When Durham Mayor Bill Bell gave his first State of the City address in 2001, the venue—Bay 7 at American Tobacco—was still under construction. Plastic sheets hung over unfinished walls, and heaters were brought in to keep guests warm.
Bell returned to the same spot Tuesday for his final State of the City address. This time, however, it was clad with exposed brick and strands of glowing lights. The setting was a fitting backdrop for Bell’s message: Durham has come a long way since 2001, but there’s always more work to do.
During the lunch, Bell was interviewed by WRAL anchor Gerald Owens about affordable housing, poverty, gentrification, crime, and his plans for the remaining eight months of his eighth and final term at Durham’s helm. While speakers did take a look ahead at Durham’s future, much of the afternoon had a nostalgic tone.
Bell’s more than forty years of service were acknowledged Tuesday with the first-ever William V. Bell award from
, established this year to annually recognize civil service.
Bell, who recently turned seventy-six, said he hasn’t yet thought about what he’ll do with his newfound free time after his term ends. “I have a job,” he said. (He is the chief operating officer of UDI Community Development Corp.)

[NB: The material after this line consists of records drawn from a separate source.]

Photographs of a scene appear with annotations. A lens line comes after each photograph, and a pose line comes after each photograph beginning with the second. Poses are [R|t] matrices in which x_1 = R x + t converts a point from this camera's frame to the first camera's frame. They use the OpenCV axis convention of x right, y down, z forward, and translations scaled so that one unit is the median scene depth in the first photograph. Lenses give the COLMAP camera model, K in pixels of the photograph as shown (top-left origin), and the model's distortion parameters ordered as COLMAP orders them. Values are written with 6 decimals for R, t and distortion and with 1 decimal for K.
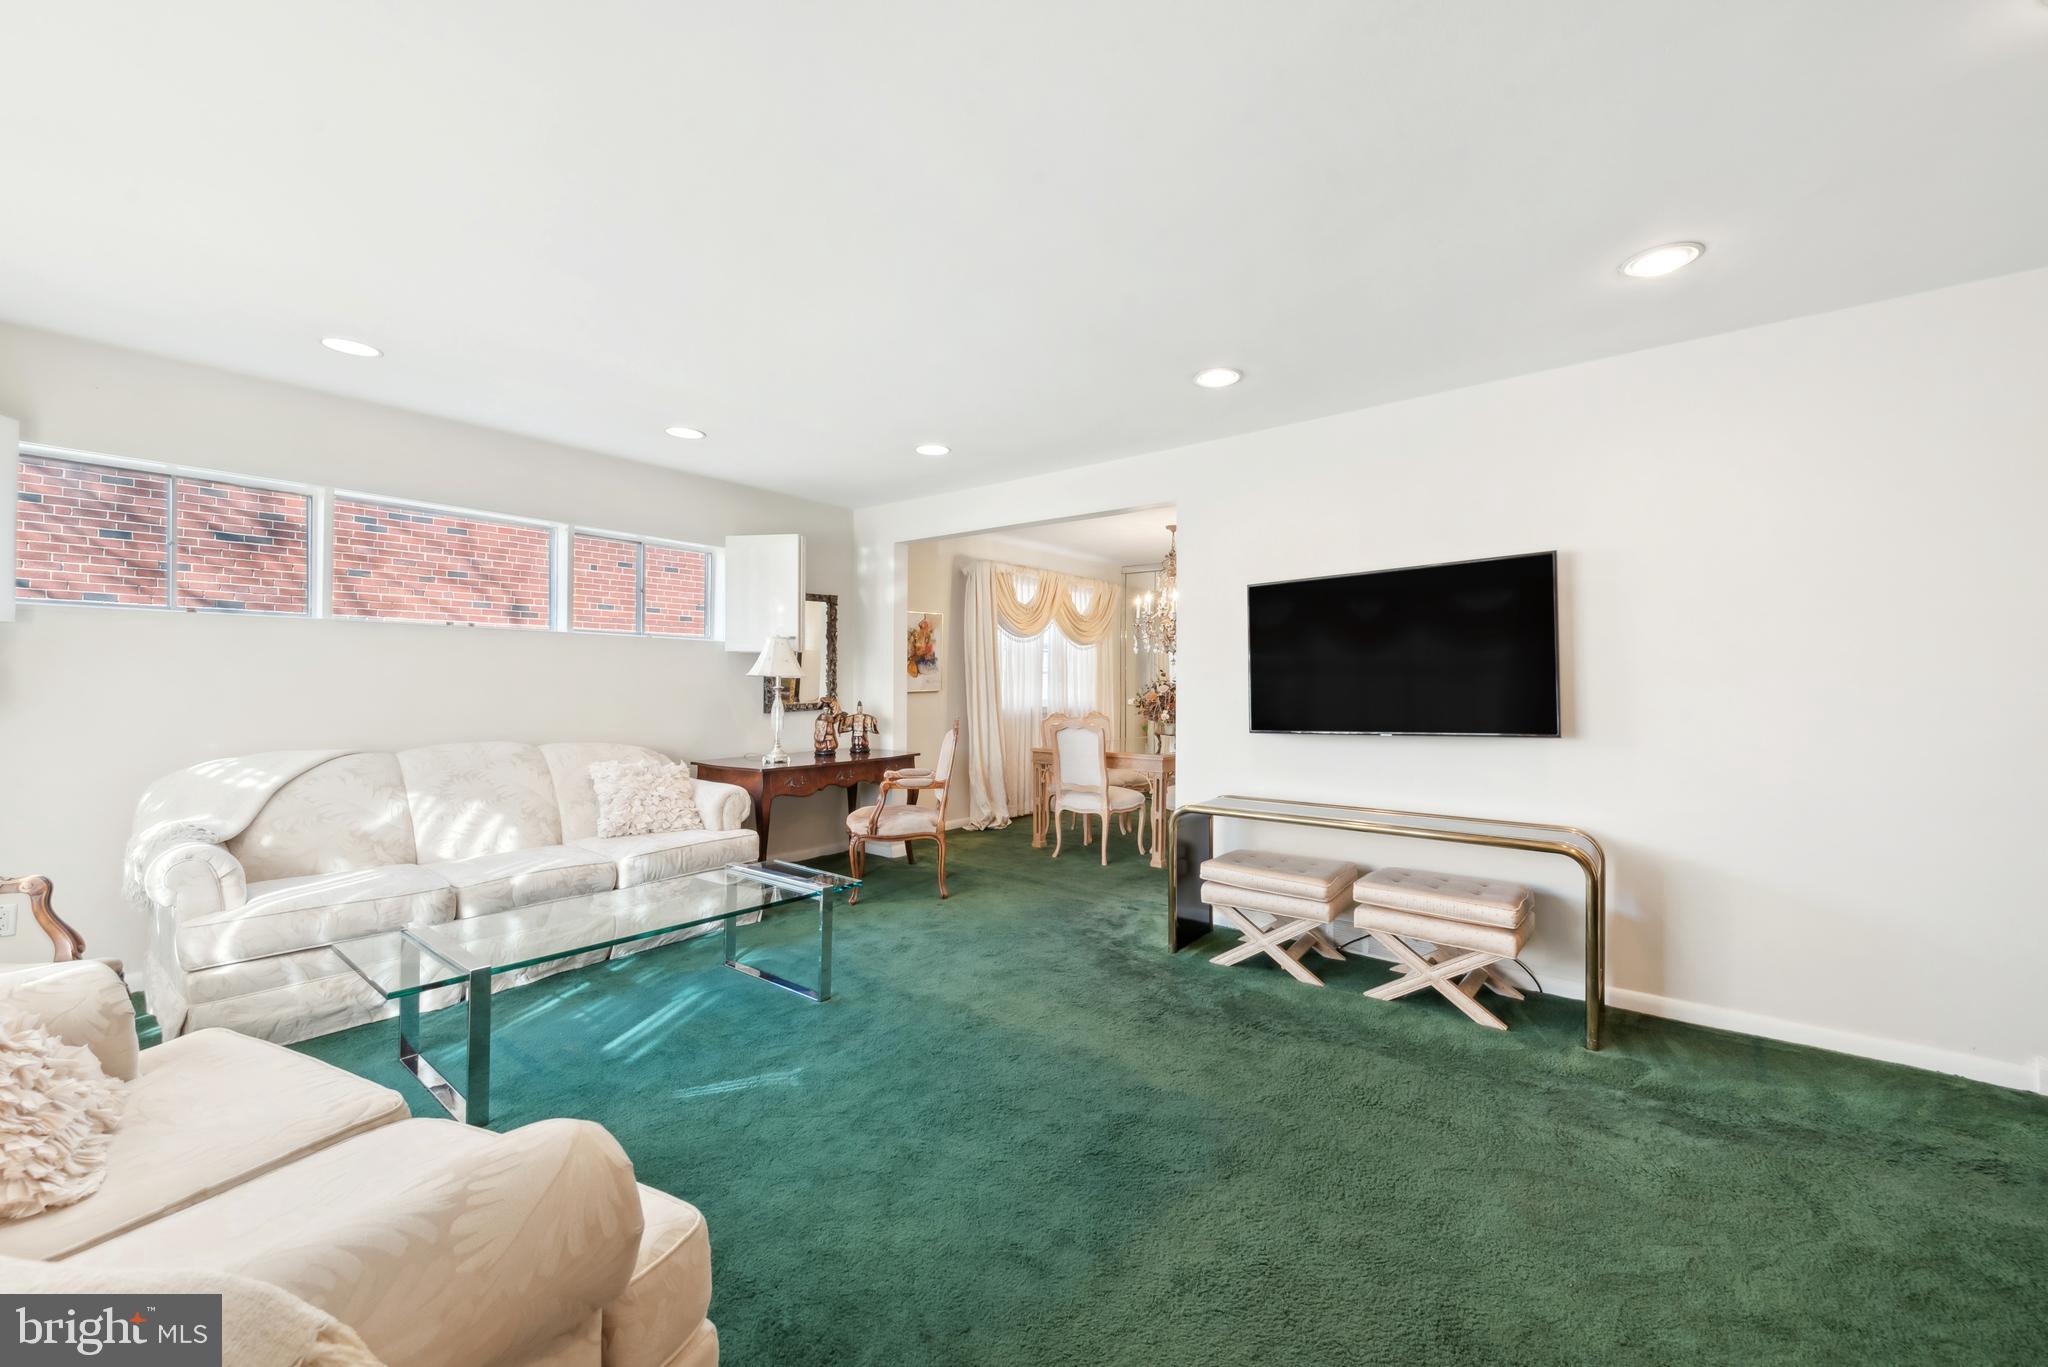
lens RADIAL K [[813.0, 0, 1014.1], [0, 813.0, 685.8], [0, 0, 1]] dist [0.015882, -0.008187]
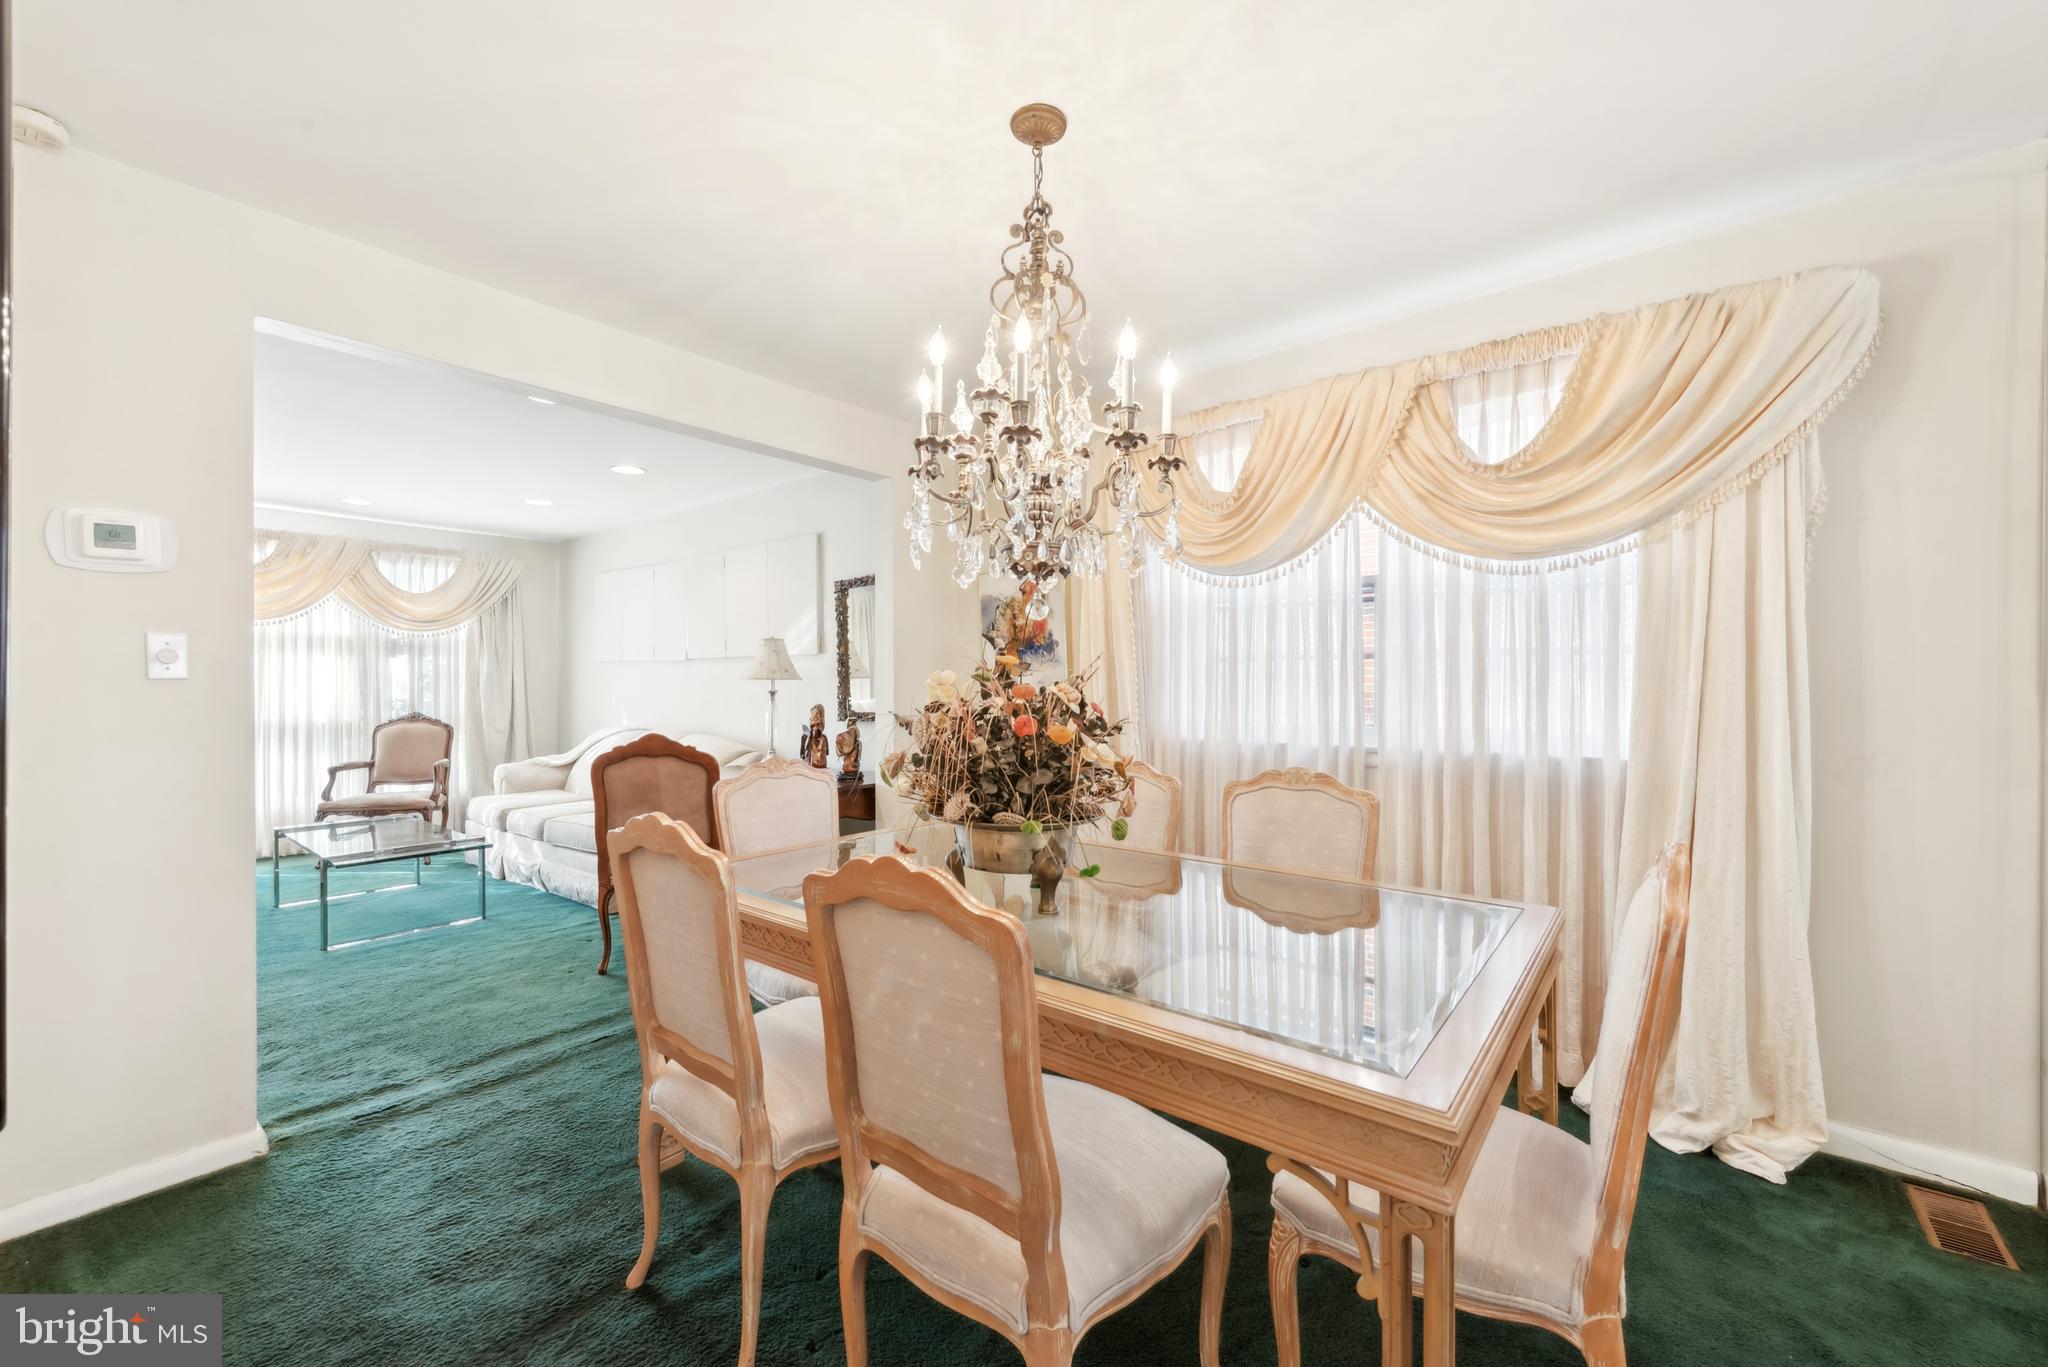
lens RADIAL K [[808.4, 0, 1013.6], [0, 808.4, 685.2], [0, 0, 1]] dist [0.011862, -0.004308]
pose [[-0.004897, -0.005603, -0.999972, 0.875318], [-0.002641, 0.999981, -0.005591, -0.001120], [0.999985, 0.002613, -0.004912, 1.838177]]
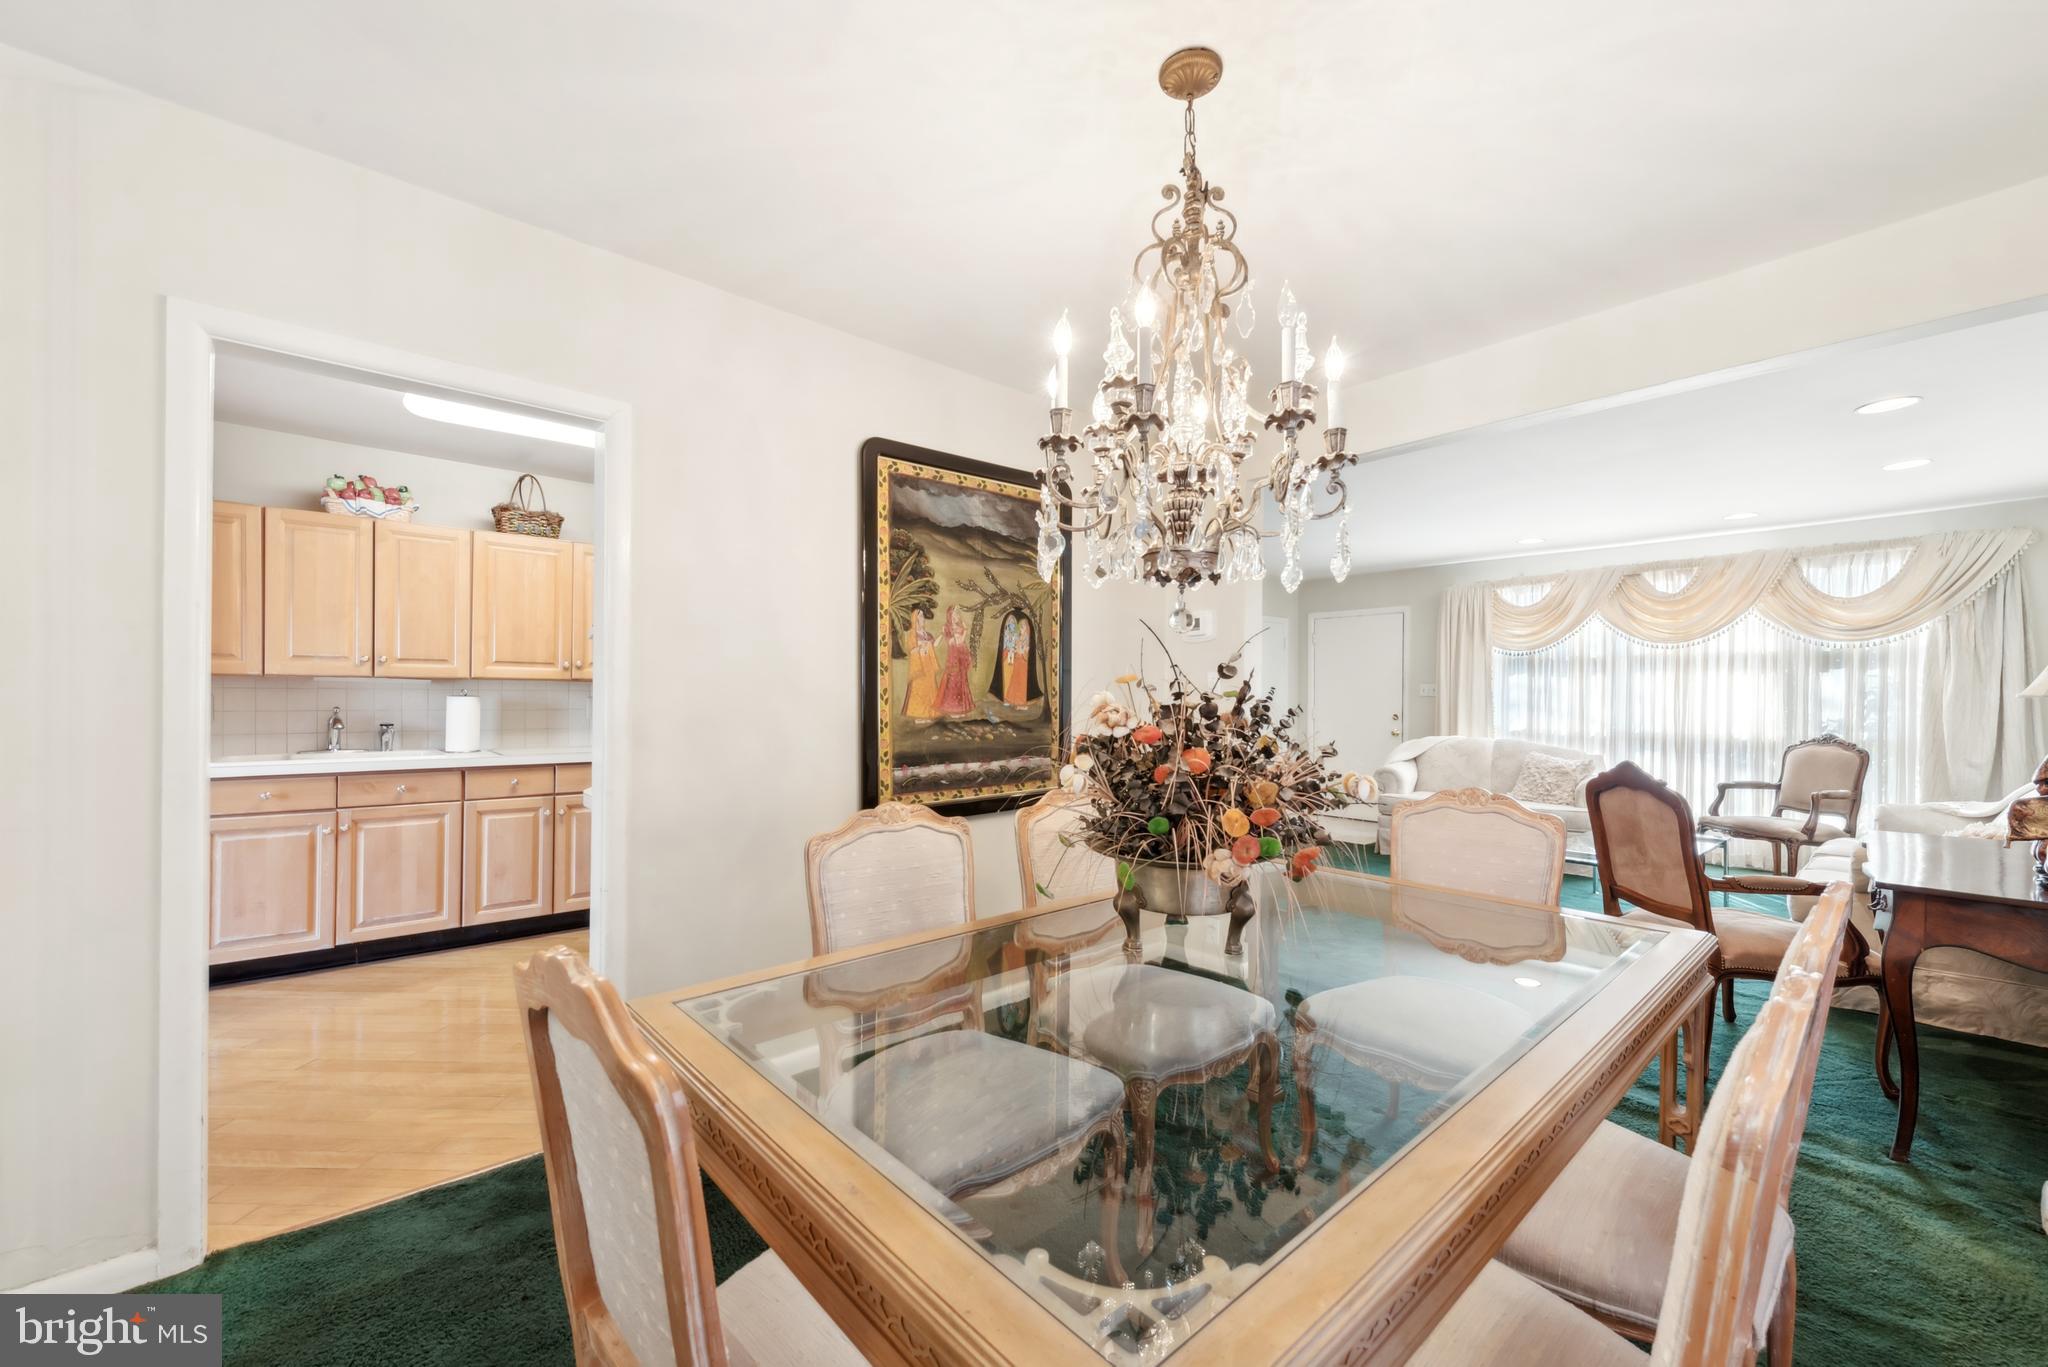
lens RADIAL K [[822.8, 0, 1038.3], [0, 822.8, 691.4], [0, 0, 1]] dist [0.002513, -0.000176]
pose [[-0.986575, -0.012574, 0.162821, 0.359265], [-0.012791, 0.999918, -0.000288, -0.010519], [-0.162804, -0.002367, -0.986656, 2.327635]]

In a video tribute shown during the lunch, colleagues described him as a calm, quiet, and decisive leader.
In the video, city manager Thomas Bonfield said people often ask him why Bell is so quiet. “It’s because he’s really listening.”
On the flip side, colleagues also described Bell’s zeal for public service, saying he will attend four or five events on a given night. “We always say that we know Mayor Bell is not going to be on time, but we know he’s going to be there,” Bonfield said.
Bell said poverty and crime are the key issues he hopes to tackle while still in office. He said one of his first moves as mayor was to arrange monthly briefings between the city council and the Durham Police Department. Tuesday, he cited an effort to assign police officers based on the results of recent public safety survey of Durham residents.
The Duke lacrosse scandal was the “worst thing” Bell went through as mayor, said Duke University president Richard Brodhead. The 2006 case, in which three lacrosse team members were falsely accused of rape, brought immense and not altogether flattering media attention to the city.
Many of the successes highlighted Tuesday dealt with affordable housing—like the Barnes Avenue and Southside developments. Asked how the city is addressing gentrification, Bell said stopping gentrification isn’t in the city’s scope. What it can do is address poverty, as Bell said he’s sought to do block by block through his Poverty Reduction Initiative, which he rolled out early in his tenure.
“The mayor’s poverty initiative was incredible,” said council member Cora Cole-McFadden. “It showed that there was a leader who actually felt it necessary to change this whole trajectory of poverty one neighborhood at a time.” (In 2000, about 15 percent of Durham residents lived in poverty, compared with about 19 percent today. Durham’s population has also grown by nearly sixty thousand people in that time).
Bell touted the importance of light rail to the Triangle’s continued growth and said “if successful,” light rail will bring jobs to Durham by connecting the Triangle’s universities and economic hubs.
“We’re not building it for today,” he said, “We’re building it for ten, fifteen, twenty years from now.”
Bell will be remembered in Durham for “investing in the next generation” and creating a supportive atmosphere for businesses, said John Roos, marketing and communications officer for Blue Cross and Blue Shield of North Carolina. Roos on Tuesday announced that his company would be donating $25,000 to the Greater Durham Boys & Girls Club in Bell’s name for summer camp scholarships.
The aptly surnamed Geoff Durham, president of the Greater Durham Area Chamber of Commerce, credited officials, including Bell, for laying the groundwork for the city’s current growth.
The city has “made its place” through adaptive reuse of old buildings like American Tobacco, Durham said. The next phase will be “skyline-changing” new construction needed to accommodate businesses that want to locate downtown. About 97 percent of downtown Durham office space is currently occupied. Durham said 10 percent vacancy is ideal for competitive growth.
“I think we should all challenge one another on how to pay an appropriate amount of respect and appreciation to the foundation that’s been created by Mayor Bell,” Durham said, “and I hope we have the opportunity to make you proud by building on that legacy.”
In 2016, the city saw more than $875 million in private investment and 4,250 new jobs, Durham said—numbers that would have been “staggering” when Bell took office. “We need to step away from comparing ourselves to the Durham of the nineties and start looking at ourselves like the world-class city that we are,” Durham said.